> Exercício 1
Você pode reproduzir, sem nenhuma alteração, o trecho do texto sobre a Barragem do Fundão que vai de "O desastre criminoso" até "do Espírito Santo."?
> Exercício 2
Pode reescrever o trecho das entradas que vai do início delas até a linha que contém "b'8 g'16 r16", inclusive, trocando "Andantino" por "Moderato" e deixando todo o resto igual? Devolva só esse trecho, sem as imagens.
---- Bloco de texto
Falta de transparência no processo de repactuação ainda gera insegurança em pessoas atingidas

Publicação: 07/12/2022


A comissão externa da Câmara dos Deputados sobre o rompimento da Barragem do Fundão realizou, na manhã de terça (06/12), uma audiência pública sobre o processo de repactuação do acordo judicial de reparação das perdas e danos provocados pelo rompimento da barragem das mineradoras Samarco, Vale e BHP. Os agentes da Cáritas MG, Rodrigo Pires Vieira (Mariana) e Wellington Azevedo (Governador Valadares), estiveram presentes e alertaram para o fato de que se o processo for retomado e o acordo assinado às pressas neste final de ano, a credibilidade das nove instituições públicas envolvidas será perdida diante das pessoas atingidas e da sociedade civil organizada.  “Chegaram aos nossos ouvidos que a repactuação foi retomada, então, se esse acordo sair agora, em 20 dias, toda aquela credibilidade que o Luiz Fernando Bandeira, as instituições de justiça e até a comissão externa da câmara, que tem lutado [em prol dos atingidos], conseguiram, cai por terra. Isso porque um acordo fechado às surdinas faltando poucos dias para acabar o atual governo federal, para nós, não tem credibilidade”, destaca Wellington Azevedo, que também representou o Fórum Permanente em Defesa da Bacia do Rio Doce, composto por 60 entidades que apoiam a luta pela reparação integral. 

O desastre criminoso completou 7 anos mês passado. Foram 19 pessoas mortas em 05 de novembro de 2015 e mais de 100 pessoas atingidas que morreram apenas no município de Mariana sem ver a reparação se efetivar. O rompimento de Fundão despejou 62 milhões de metros cúbicos de rejeitos de minério no meio ambiente, devastou a principal bacia hidrográfica do sudeste do país, o Rio Doce, causando diversos danos desde Bento Rodrigues até Regência, no litoral do Espírito Santo.
--------
---- Lista de entradas
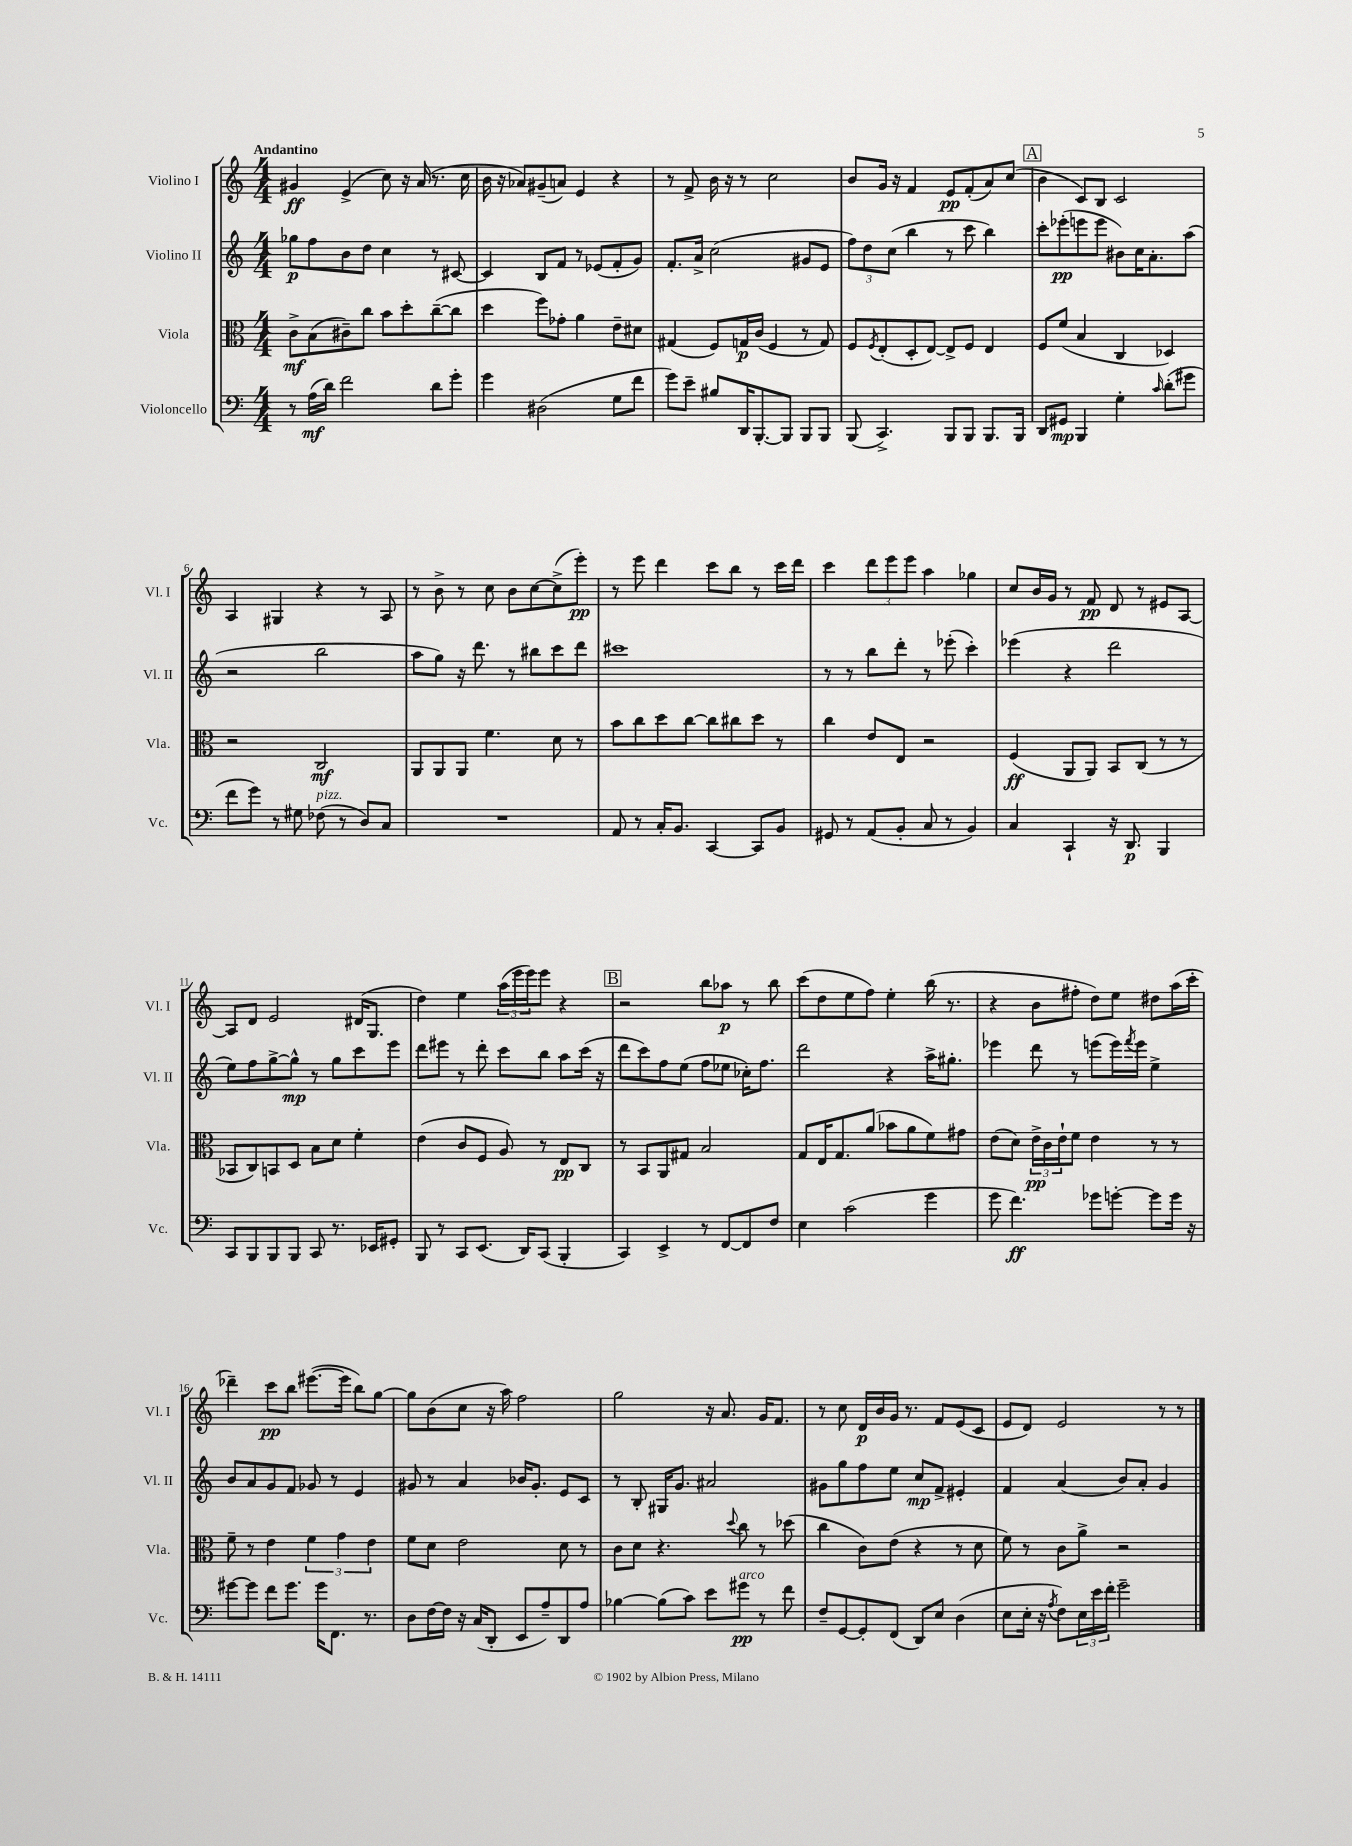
<<
\new StaffGroup <<
\new Staff = "s0" \with { instrumentName = "Violino I" shortInstrumentName = "Vl. I" } {
    \clef treble \key c \major \numericTimeSignature \time 4/4 \tempo "Andantino"
    gis'4\ff e'4->( c''8) r16 a'16( r8. c''16 |
    b'16 r16 aes'8) gis'8--( a'8) e'4 r4 |
    r8 f'8-> b'16 r16 r8 c''2 |
    b'8 g'16 r16 f'4 e'8\pp f'8-.( a'8) c''8( |
    \mark \markup { \box "A" } b'4 c'8) b8 c'2 |
    a4 gis4 r4 r8 a8 |
    r8 b'8-> r8 c''8 b'8 c''8~ c''8->( e'''8-.\pp) |
    r8 e'''8 d'''4 c'''8 b''8 r8 c'''16 d'''16 |
    c'''4 \tuplet 3/2 { d'''8 e'''8 e'''8 } a''4 ges''4 |
    c''8 b'16 g'16 r8 f'8\pp d'8 r8 eis'8 a8~ |
    a8 d'8 e'2 dis'16( g8. |
    d''4) e''4 \tuplet 3/2 { a''16( e'''16 e'''16) } e'''8 r4 |
    \mark \markup { \box "B" } r2 b''8 aes''8\p r8 b''8 |
    c'''8( d''8 e''8 f''8) e''4-. b''16( r8. |
    r4 b'8 fis''8-. d''8) e''8 dis''8 a''16( c'''16-. |
    des'''4--) c'''8\pp b''8 eis'''8.~( eis'''16 b''8) g''8~ |
    g''8 b'8( c''8 r16 a''16) f''2 |
    g''2 r16 a'8. g'16 f'8. |
    r8 c''8 d'16\p b'16 g'16 r8. f'8 e'8( c'8 |
    e'8 d'8) e'2 r8 r8 \bar "|." |
}
\new Staff = "s1" \with { instrumentName = "Violino II" shortInstrumentName = "Vl. II" } {
    \clef treble \key c \major \numericTimeSignature \time 4/4
    ges''8\p f''8 b'8 d''8 c''4 r8 cis'8~ |
    cis'4 b8 f'8 r8 ees'8( f'8-. g'8) |
    f'8.-. a'16-> c''2( gis'8 e'8 |
    \tuplet 3/2 { f''8) d''8 c''8( } b''4 r8 c'''8 b''4) |
    \mark \markup { \box "A" } c'''8-. ees'''8-.\pp( e'''8 e'''8 bis'8) c''16 a'8.-. a''8( |
    r2 b''2 |
    a''8 g''8) r16 d'''8. r8 bis''8 c'''8 d'''8 |
    cis'''1 |
    r8 r8 b''8 d'''8-. r8 ees'''8-.( c'''4-.) |
    ees'''4( r4 d'''2 |
    e''8) f''8 g''8~-> g''8-^\mp r8 g''8 c'''8 e'''8 |
    d'''8 eis'''8 r8 d'''8-. c'''8 b''8 a''8 c'''16( r16 |
    \mark \markup { \box "B" } d'''8 c'''8) f''8 e''8( f''8 ees''8 ces''16-.) f''8. |
    d'''2 r4 a''16-> gis''8.-. |
    ees'''4 d'''8 r8 e'''8( e'''16) \acciaccatura { f'''8 } e'''16 e''4-> |
    b'8 a'8 g'8 f'8 ges'8 r8 e'4 |
    gis'8 r8 a'4 bes'16 gis'8.-. e'8 c'8 |
    r8 b8-. gis16 g'8. ais'2 |
    gis'8 g''8 f''8 e''8 c''8\mp f'8-> eis'4-. |
    f'4 a'4( b'8) a'8-. g'4 \bar "|." |
}
\new Staff = "s2" \with { instrumentName = "Viola" shortInstrumentName = "Vla." } {
    \clef alto \key c \major \numericTimeSignature \time 4/4
    c'8->\mf b8( cis'8--) c''8 b'8 d''8-. c''8~--( c''8 |
    d''4 f''8) ges'8-. a'4 e'8-- dis'8 |
    gis4( f8) g16\p c'16( f4 r8 g8) |
    f8 \acciaccatura { f8 } e8-.( d8-. e8~) e8-> f8 e4 |
    \mark \markup { \box "A" } f8 f'8( b4 c4 des4) |
    r2 c2\mf |
    a,8 a,8 a,8 f'4. d'8 r8 |
    b'8 c''8 d''8 c''8~ c''8 cis''8 d''8 r8 |
    c''4 e'8 e8 r2 |
    f4\ff( a,8 a,8) b,8 c8( r8 r8 |
    bes,8 c8) b,8 d8 b8 d'8 f'4-. |
    e'4( c'8 f8 a8) r8 e8\pp c8 |
    \mark \markup { \box "B" } r8 b,8 a,8 gis8 b2 |
    g8 e16 g8. a'8( bes'8 a'8 f'8) gis'8 |
    e'8( d'8) \tuplet 3/2 { e'16->\pp c'16 e'16-! } f'8 e'4 r8 r8 |
    f'8-- r8 e'4 \tuplet 3/2 { f'4 g'4 e'4 } |
    f'8 d'8 e'2 d'8 r8 |
    c'8 d'8 r4. \appoggiatura { d''8 } c''8 r8 des''8( |
    c''4 c'8) e'8( r4 r8 d'8 |
    f'8) r8 c'8 a'8-> r2 \bar "|." |
}
\new Staff = "s3" \with { instrumentName = "Violoncello" shortInstrumentName = "Vc." } {
    \clef bass \key c \major \numericTimeSignature \time 4/4
    r8 a16\mf( d'16) f'2 d'8 g'8-. |
    g'4 dis2( g8 f'8 |
    g'8) e'8-- bis8 d,16 b,,8.~-. b,,8 b,,8 b,,8 |
    b,,8( c,4.->) b,,8 b,,8 b,,8. b,,16 |
    \mark \markup { \box "A" } d,8 gis,8\mp b,,4 g4-. \grace { c'16 } d'8-.( gis'8 |
    f'8 g'8) r8 gis8 fes8^\markup { \italic "pizz." }( r8 d8) c8 |
    R1 |
    a,8 r8 c16-. b,8. c,4~ c,8 b,8 |
    gis,8 r8 a,8( b,8-. c8 r8 b,4) |
    c4 c,4-! r16 d,8.\p b,,4 |
    c,8 b,,8 b,,8 b,,8 c,8 r8. ees,16 gis,8-. |
    b,,8 r8 c,8 e,8.( d,16) c,8( b,,4-. |
    \mark \markup { \box "B" } c,4) e,4-> r8 f,8~ f,8 f8 |
    e4 c'2( g'4 |
    g'8 f'4.\ff) ges'8 g'8~-. g'8 g'16 r16 |
    gis'8~ gis'8 f'8 gis'8. gis'16 f,8. r8. |
    d8 f16~ f16 r16 c16( d,8-. e,8 a8--) d,8 a8 |
    bes4~ bes8( c'8) e'8 gis'8\pp^\markup { \italic "arco" } r8 f'8 |
    f8-- g,8~ g,8-. f,8( d,8) e8 d4( |
    e8 e16-. r16 \acciaccatura { a8 } f8) \tuplet 3/2 { e16 e'16 f'16-. } g'2-- \bar "|." |
}
>>
>>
--------
> Resposta final 1
O desastre criminoso completou 7 anos mês passado. Foram 19 pessoas mortas em 05 de novembro de 2015 e mais de 100 pessoas atingidas que morreram apenas no município de Mariana sem ver a reparação se efetivar. O rompimento de Fundão despejou 62 milhões de metros cúbicos de rejeitos de minério no meio ambiente, devastou a principal bacia hidrográfica do sudeste do país, o Rio Doce, causando diversos danos desde Bento Rodrigues até Regência, no litoral do Espírito Santo.

> Resposta final 2
<<
\new StaffGroup <<
\new Staff = "s0" \with { instrumentName = "Violino I" shortInstrumentName = "Vl. I" } {
    \clef treble \key c \major \numericTimeSignature \time 4/4 \tempo "Moderato"
    gis'4\ff e'4->( c''8) r16 a'16( r8. c''16 |
    b'16 r16 aes'8) gis'8--( a'8) e'4 r4 |
    r8 f'8-> b'16 r16 r8 c''2 |
    b'8 g'16 r16 f'4 e'8\pp f'8-.( a'8) c''8( |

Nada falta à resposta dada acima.